Of the current 66.249 million barrels of propane inventory, only 38.875 million barrels are now in fungible or marketable form. The rest remain in Y-grade and must be fractionated before it becomes usable. There is good news, though. A look at U.S. propane production gives us confidence that inventories will recover, returning to a good position over the summer.

Chart 2: US propane/propylene production
Chart 2: US propane/propylene production

The blue line above is last year’s propane production and the red line is this year’s. The 2023 winter storm had an even greater impact on propane production than this year’s storm has had so far. If we trace last year’s production following the storm, we see that U.S. fractionators went into overdrive to replace inventories. Production started hitting new records by March 2024 and peaked at 2.823 million barrels per day in mid-April.

Propane inventories hit their 2024 low at 51.177 million barrels on March 1. By the end of June 2024, they had already recovered to 75.836 million barrels on their way to the record high set on Oct. 11 of 103.135 million barrels.

Over the course of the year, there was a bottleneck created by limited propane export capacity that had more of the high propane output going into inventory. U.S. propane export capacity is limited to about 1.8 million bpd even now. Propane export capacity will start increasing toward the end of this year, but there is potential for inventories to take a similar path this summer as they did last summer.

Photo by LP Gas staff
Photo by LP Gas staff

Of course, there is no guarantee that fractionators will go into overdrive this year like they did last year, but we think the probability is high. If they do, propane inventories could see similar builds to last year, starting next winter in good shape.

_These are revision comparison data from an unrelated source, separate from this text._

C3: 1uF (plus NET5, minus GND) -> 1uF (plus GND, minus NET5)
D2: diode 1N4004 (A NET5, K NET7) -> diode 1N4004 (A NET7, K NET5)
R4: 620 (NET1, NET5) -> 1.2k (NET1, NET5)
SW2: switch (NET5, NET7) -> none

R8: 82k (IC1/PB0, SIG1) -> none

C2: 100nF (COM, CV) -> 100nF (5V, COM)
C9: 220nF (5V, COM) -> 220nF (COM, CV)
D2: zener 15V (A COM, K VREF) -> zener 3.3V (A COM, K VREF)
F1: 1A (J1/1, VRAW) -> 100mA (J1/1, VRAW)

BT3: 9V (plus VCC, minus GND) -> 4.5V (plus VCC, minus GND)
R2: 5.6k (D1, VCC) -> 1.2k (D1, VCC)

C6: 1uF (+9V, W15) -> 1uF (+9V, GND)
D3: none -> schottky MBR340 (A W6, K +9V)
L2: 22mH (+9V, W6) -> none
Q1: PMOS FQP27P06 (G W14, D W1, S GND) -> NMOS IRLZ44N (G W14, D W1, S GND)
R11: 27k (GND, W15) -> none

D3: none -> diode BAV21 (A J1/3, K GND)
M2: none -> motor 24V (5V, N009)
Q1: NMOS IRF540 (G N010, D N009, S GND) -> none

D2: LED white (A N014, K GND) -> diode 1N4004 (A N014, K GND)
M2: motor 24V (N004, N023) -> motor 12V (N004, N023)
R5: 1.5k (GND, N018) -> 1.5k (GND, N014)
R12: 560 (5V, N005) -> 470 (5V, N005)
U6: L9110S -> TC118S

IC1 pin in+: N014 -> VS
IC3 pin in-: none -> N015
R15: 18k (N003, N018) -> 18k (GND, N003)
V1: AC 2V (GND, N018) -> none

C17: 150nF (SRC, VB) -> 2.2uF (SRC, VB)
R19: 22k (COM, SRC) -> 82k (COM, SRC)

But even if inventories start next winter in a similar position to this winter, it does not mean we can necessarily expect the same pricing environment. Even though the impact of the new export capacity will not be fully felt until the winter of 2026-27, propane prices in the winter of 2025-26 could be supported simply by the completion or near completion of new export capacity.

The good news is that there is still hope for weak crude prices at the end of the year, which will help hold propane prices down perhaps by countering the impacts of the new propane export capacity. We see outlooks for WTI crude to be below $70 per barrel in the fourth quarter.

For now, we expect favorable propane buying conditions to develop over the summer. But beyond this summer, a more supportive environment for propane prices is likely to emerge.